A su vez  para M., que ya ha hecho esta experiencia, “el mayor impacto, ya al llegar fue la actitud de acogida muy cordial, de Luis y de Gustavo. No había un esfuerzo en atendernos, todo con naturalidad. Lo que había, había, esa era la vida, que respondía al deseo de autenticidad que todos tenemos y yo particularmente traía. Cuando al año siguiente volví para un retiro personal, rezar, discernimiento, me encontré con la sorpresa de que estaban también Andrés, Pablo y Walter, de 3 diócesis diferentes y se me cambió el panorama. Ellos estaban integrados en los trabajos de la ciudadela, yo seguía mi ritmo personal, hasta que propuse venir un año donde poder tener tiempo para la fraternidad sacerdotal. Teníamos un espacio diario de trabajo, otro de discernimiento, y el espacio comunitario, que consistía fundamentalmente en compartir las comidas y, todos los días, una meditación, como un disparador para la comunión de almas o de experiencias, positivas o negativas, búsquedas,  deseos, aspiraciones. Luis y Gustavo siempre en actitud mariana, materna, servicial, de facilitar, favorecer, acreditar  lo que las circunstancias traen como novedad sin ningún tipo de alteración. Todo era ocasión para vivir muy plenamente en el amor cada momento presente”.

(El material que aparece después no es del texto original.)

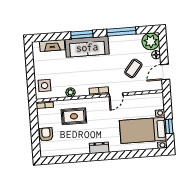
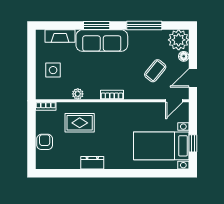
side table: (45, 86) -> (53, 70), moved
door: (116, 95) -> (174, 101), moved
dresser: (99, 148) -> (92, 163), moved

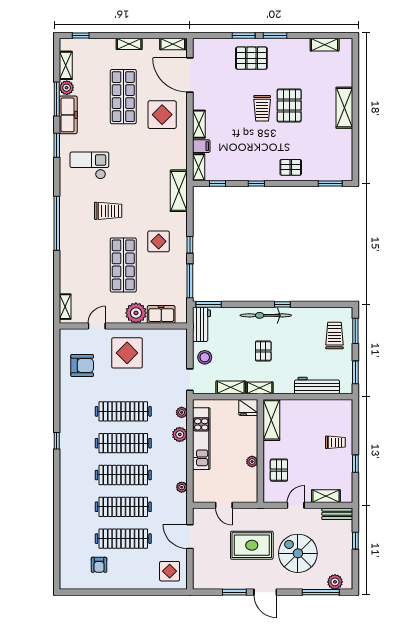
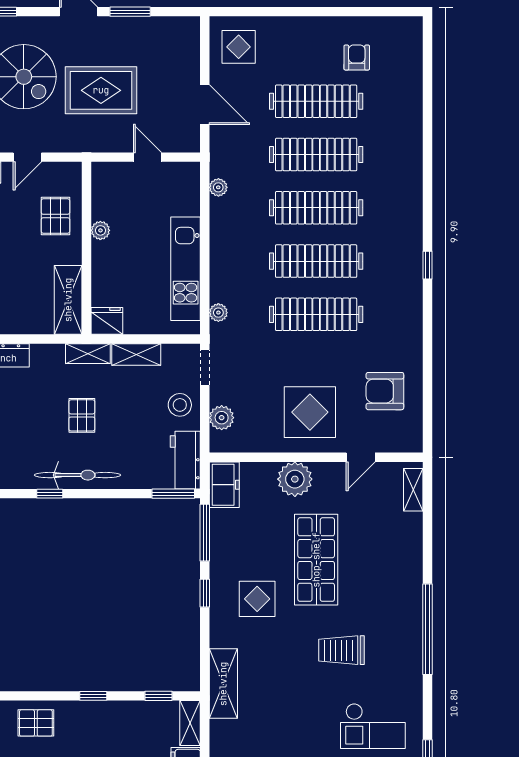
freezer: (161, 314) -> (224, 485), moved, turned -90
plant: (180, 434) -> (222, 418), moved

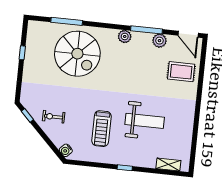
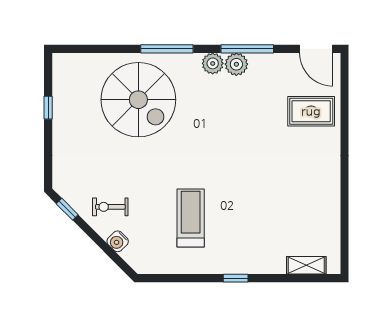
window: (67, 21) -> (167, 49), moved
plant: (159, 41) -> (236, 64), moved
weight bench: (145, 121) -> (260, 198), removed
treadmill: (102, 129) -> (191, 218), turned 180
water cooler: (66, 150) -> (118, 241), moved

La función de la Casa, como ya explicaba el P. Gustavo, no se limita a ser este espacio de pausa y discernimiento, sino que requiere prevención y acompañamiento posterior. De allí la organización de retiros, vacaciones comunitarias, viajes para cultivar el vínculo e incluso el aporte a una próxima publicación que los mantenga unidos. Por eso quizás la mejor definición de esta experiencia sea un párrafo de la reciente carta del Papa Francisco a los sacerdotes cuando dice: “Gracias por buscar fortalecer los vínculos de fraternidad y amistad en el presbiterio y con vuestro obispo, sosteniéndose mutuamente, cuidando al que está enfermo, buscando al que se aísla, animando y aprendiendo la sabiduría del anciano, compartiendo los bienes, sabiendo reír y llorar juntos, ¡cuán necesarios son estos espacios! E inclusive siendo constantes y perseverantes cuando tuvieron que asumir alguna misión áspera o impulsar a algún hermano a asumir sus responsabilidades”.

La dedicación amorosa y concreta del P. Luis cultivando los rosales en invierno, al frente de la casa, vuelve como una imagen sugestiva.